** start Record excerpts **

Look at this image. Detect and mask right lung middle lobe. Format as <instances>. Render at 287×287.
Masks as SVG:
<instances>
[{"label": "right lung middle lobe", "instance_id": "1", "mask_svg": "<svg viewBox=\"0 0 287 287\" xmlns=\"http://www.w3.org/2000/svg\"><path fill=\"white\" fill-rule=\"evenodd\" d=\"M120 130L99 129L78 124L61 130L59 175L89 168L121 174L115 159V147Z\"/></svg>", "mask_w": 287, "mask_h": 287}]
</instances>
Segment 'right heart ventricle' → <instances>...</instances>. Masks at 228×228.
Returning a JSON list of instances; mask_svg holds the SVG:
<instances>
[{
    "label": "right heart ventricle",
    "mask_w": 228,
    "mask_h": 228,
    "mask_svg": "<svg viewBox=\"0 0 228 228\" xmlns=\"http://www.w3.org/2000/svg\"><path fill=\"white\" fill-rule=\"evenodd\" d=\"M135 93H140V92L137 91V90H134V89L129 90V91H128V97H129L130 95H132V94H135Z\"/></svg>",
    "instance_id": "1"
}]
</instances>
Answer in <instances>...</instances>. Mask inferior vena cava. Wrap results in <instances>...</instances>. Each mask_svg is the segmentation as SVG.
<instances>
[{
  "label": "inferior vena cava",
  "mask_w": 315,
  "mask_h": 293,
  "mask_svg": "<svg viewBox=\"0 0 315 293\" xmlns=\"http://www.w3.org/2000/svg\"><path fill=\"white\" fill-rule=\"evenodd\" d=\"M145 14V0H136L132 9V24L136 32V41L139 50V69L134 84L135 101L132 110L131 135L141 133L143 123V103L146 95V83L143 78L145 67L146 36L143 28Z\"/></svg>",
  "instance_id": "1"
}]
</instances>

** end Record excerpts **

Quote the material from the line containing "Answer in <instances>...</instances>." through the end, including both of those lines.

**Written response**:
Answer in <instances>...</instances>. Mask inferior vena cava. Wrap results in <instances>...</instances>. Each mask_svg is the segmentation as SVG.
<instances>
[{
  "label": "inferior vena cava",
  "mask_w": 315,
  "mask_h": 293,
  "mask_svg": "<svg viewBox=\"0 0 315 293\" xmlns=\"http://www.w3.org/2000/svg\"><path fill=\"white\" fill-rule=\"evenodd\" d=\"M145 14V0H136L132 9V24L136 32V41L139 50V69L134 84L135 101L132 110L131 135L141 133L143 123V103L146 95V83L143 78L145 67L146 36L143 28Z\"/></svg>",
  "instance_id": "1"
}]
</instances>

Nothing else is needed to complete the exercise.